In 2002, when measles were essentially declared eliminated in the U.S., scientists didn’t expect parents would begin to opt out of the MMH vaccinations for their children during the next 5 years. The vaccine is safe and effective, so who wouldn’t want their child protected from a painful and potentially fatal disease?
Turns out that there are American parents who fear vaccines and children who visit from other countries where the vaccine is not available, widely distributed or required for travel. Measles hasn’t been eliminated around the world and has reared its ugly head again the states.
So far, more than 90 people have been diagnosed in California and the disease has spread to 13 other states including Arizona, Colorado, Illinois, Minnesota, Michigan, Nebraska, New York, Oregon, Pennsylvania, South Dakota, Texas, Utah and Washington as well as Mexico.
According to public health officials, the current outbreak has been linked to 58 cases that began when an infected person from outside the United States visited Disneyland in Anaheim between Dec. 15 and Dec. 20.
Dr. Anne Schuchat, director of the Centers for Disease Control and Prevention’s (CDC) National Center for Immunization and Respiratory Diseases, said a traveler could still easily bring in the disease from abroad.
"This is a wake-up call to make sure we keep measles from getting a foothold in our country," she said.
The measles vaccine is part of a grouping of vaccines known as MMH (measles, mumps and rubella.) These diseases spread from person to person through the air. They are highly contagious. You can easily catch them by being around someone who is already infected, but not showing symptoms.
The MMH vaccine can protect children (and adults) from all three of these diseases.
There are valid medical reasons why some people should not receive the vaccine that include:
· Anyone who has had life-threatening allergic reaction the antibiotic neomycin or any other component of the MMH vaccine.
· People who are sick at the time the vaccine is scheduled. They should wait till they recover before getting the vaccine.
· Pregnant women should not get the vaccine until after giving birth. Women should avoid getting pregnant for 4 weeks after vaccination with the MMR vaccine.
· People with compromised immune systems .You should tell your doctor if you have or are being treated for or with:
o A low platelet count
o Have received another vaccine within the past 4 weeks
o A transfusion or received other blood products.
The outbreak has renewed debate over the so-called anti-vaccination movement in which fears about potential side effects of vaccines, fueled by now-debunked theories suggesting a link to autism, have led a small minority of parents to refuse to allow their children to be inoculated.
Schuchat called it "frustrating" that some Americans had opted out of the vaccine for non-medical reasons, saying it was crucial that they be given good information about the safety and reliability of inoculations.
There is no specific treatment for measles and most people recover within a few weeks. But in poor and malnourished children and people with reduced immunity, measles can cause serious complications including blindness, encephalitis, severe diarrhea, ear infection and pneumonia and even death.

*Dataset entries*.
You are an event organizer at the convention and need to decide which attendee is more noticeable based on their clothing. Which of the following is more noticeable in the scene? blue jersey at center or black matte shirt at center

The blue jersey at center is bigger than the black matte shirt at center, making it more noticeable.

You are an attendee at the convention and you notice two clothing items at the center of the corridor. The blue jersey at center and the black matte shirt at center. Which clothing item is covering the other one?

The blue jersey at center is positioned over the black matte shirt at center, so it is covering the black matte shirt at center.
...
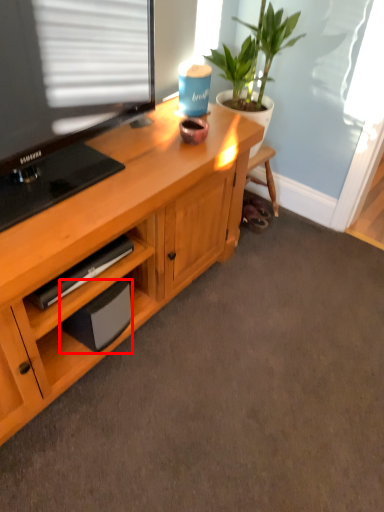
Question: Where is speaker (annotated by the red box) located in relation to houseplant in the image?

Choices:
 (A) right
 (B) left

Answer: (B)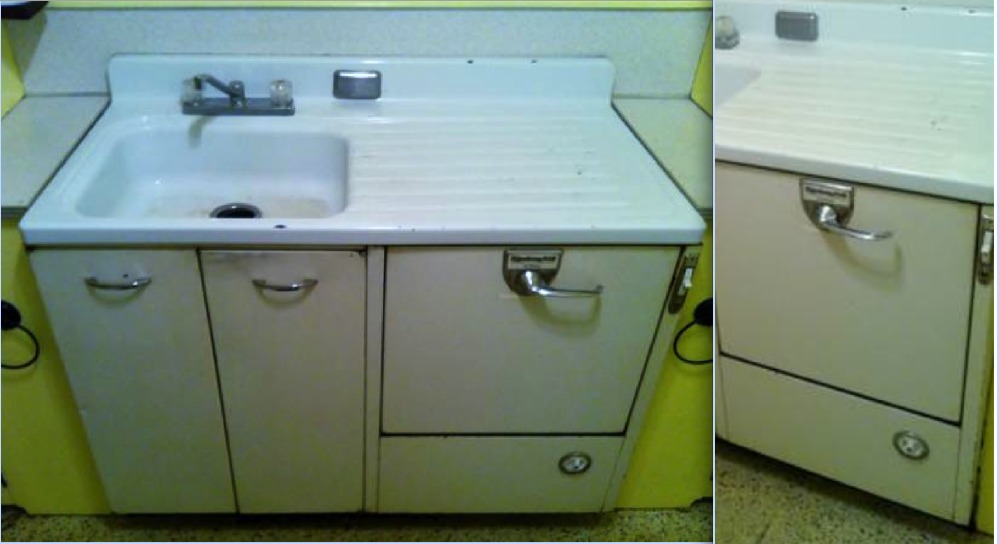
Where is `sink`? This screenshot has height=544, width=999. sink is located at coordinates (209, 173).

*Exercise tasks*.
1. In the measles article, rewrite the stretch from "The MMH vaccine can" through "the MMR vaccine.", substituting "drug" for "antibiotic".
2. According to the measles article, between which dates did the infected person from outside the United States visit Disneyland?
3. List every serious complication that the measles article says measles can cause in poor and malnourished children and people with reduced immunity.

*Responses by task*.
1.
The MMH vaccine can protect children (and adults) from all three of these diseases.
There are valid medical reasons why some people should not receive the vaccine that include:
· Anyone who has had life-threatening allergic reaction the drug neomycin or any other component of the MMH vaccine.
· People who are sick at the time the vaccine is scheduled. They should wait till they recover before getting the vaccine.
· Pregnant women should not get the vaccine until after giving birth. Women should avoid getting pregnant for 4 weeks after vaccination with the MMR vaccine.

2. Between Dec. 15 and Dec. 20.

3.
- Blindness
- Encephalitis
- Severe diarrhea
- Ear infection
- Pneumonia
- Death